A Phase I trial of Bortezomib and Interferon Alfa-2B in Metastatic Melanoma

The possibility that cytokine administration could enhance the anti-tumor effects of proteasome inhibition was explored. It was found that co-administration of bortezomib and interferon-α (IFN-α) induced synergistic apoptosis in human melanoma cell lines and prolonged survival in a murine model of melanoma. A phase I study was conducted to determine the tolerability and the maximally tolerated dose (MTD) of bortezomib when administered in combination with interferon-α-2b to patients with metastatic melanoma. Patients were treated on a 5 week cycle. In week 1 of cycle 1 patients received 5 MU/m 2 IFN-α subcutaneously thrice weekly. During weeks 2–4 of cycle one bortezomib was administered intravenously weekly along with IFN-α thrice weekly. There was a treatment break during week 5. After cycle 1, bortezomib was administered in combination with IFN-α. Bortezomib was administered in escalating doses (1.0, 1.3, or 1.6 mg/m 2 ) to cohorts of three patients. 16 patients were treated (8 female, 8 male; median age 59 years).

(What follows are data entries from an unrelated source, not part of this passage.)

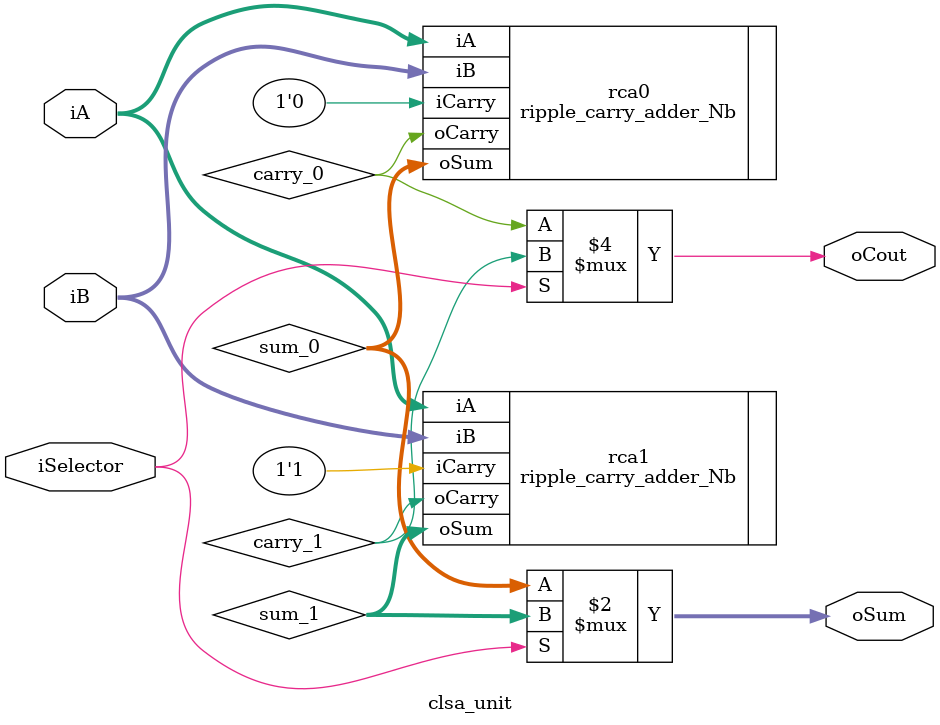
<source format=v>
`timescale 1ns / 1ps


module clsa_unit #(
    parameter SLICE_WIDTH = 8
)(
    input  wire [SLICE_WIDTH-1:0] iA,
    input  wire [SLICE_WIDTH-1:0] iB,
    input  wire                   iSelector,  // selector: use carry_0 path or carry_1 path
    output wire [SLICE_WIDTH-1:0] oSum,
    output wire                   oCout
);

    wire [SLICE_WIDTH-1:0] sum_0, sum_1;
    wire carry_0, carry_1;

    ripple_carry_adder_Nb #(.ADDER_WIDTH(SLICE_WIDTH)) rca0 (
        .iA(iA),
        .iB(iB),
        .iCarry(1'b0),
        .oSum(sum_0),
        .oCarry(carry_0)
    );

    ripple_carry_adder_Nb #(.ADDER_WIDTH(SLICE_WIDTH)) rca1 (
        .iA(iA),
        .iB(iB),
        .iCarry(1'b1),
        .oSum(sum_1),
        .oCarry(carry_1)
    );

    assign oSum  = (iSelector == 1'b0) ? sum_0 : sum_1;
    assign oCout = (iSelector == 1'b0) ? carry_0 : carry_1;

endmodule


</source>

Common grade 3 toxicities included fatigue (5), vomiting (3), and diarrhea (3). Grade 4 toxicities included fatigue (3) and lymphopenia (1). The MTD for bortezomib was 1.3 mg/m 2 . One patient had a partial response and 7 had stable disease. Progression-free survival was 2.5 months and overall survival was 10.3 months. Bortezomib administration did not augment the ability of IFN-α to induce phosphorylation of STAT1 in circulating immune cells; however, it did lead to reduced plasma levels of pro-angiogenic cytokines. The combination of bortezomib and IFN-α can be safely administered to melanoma patients.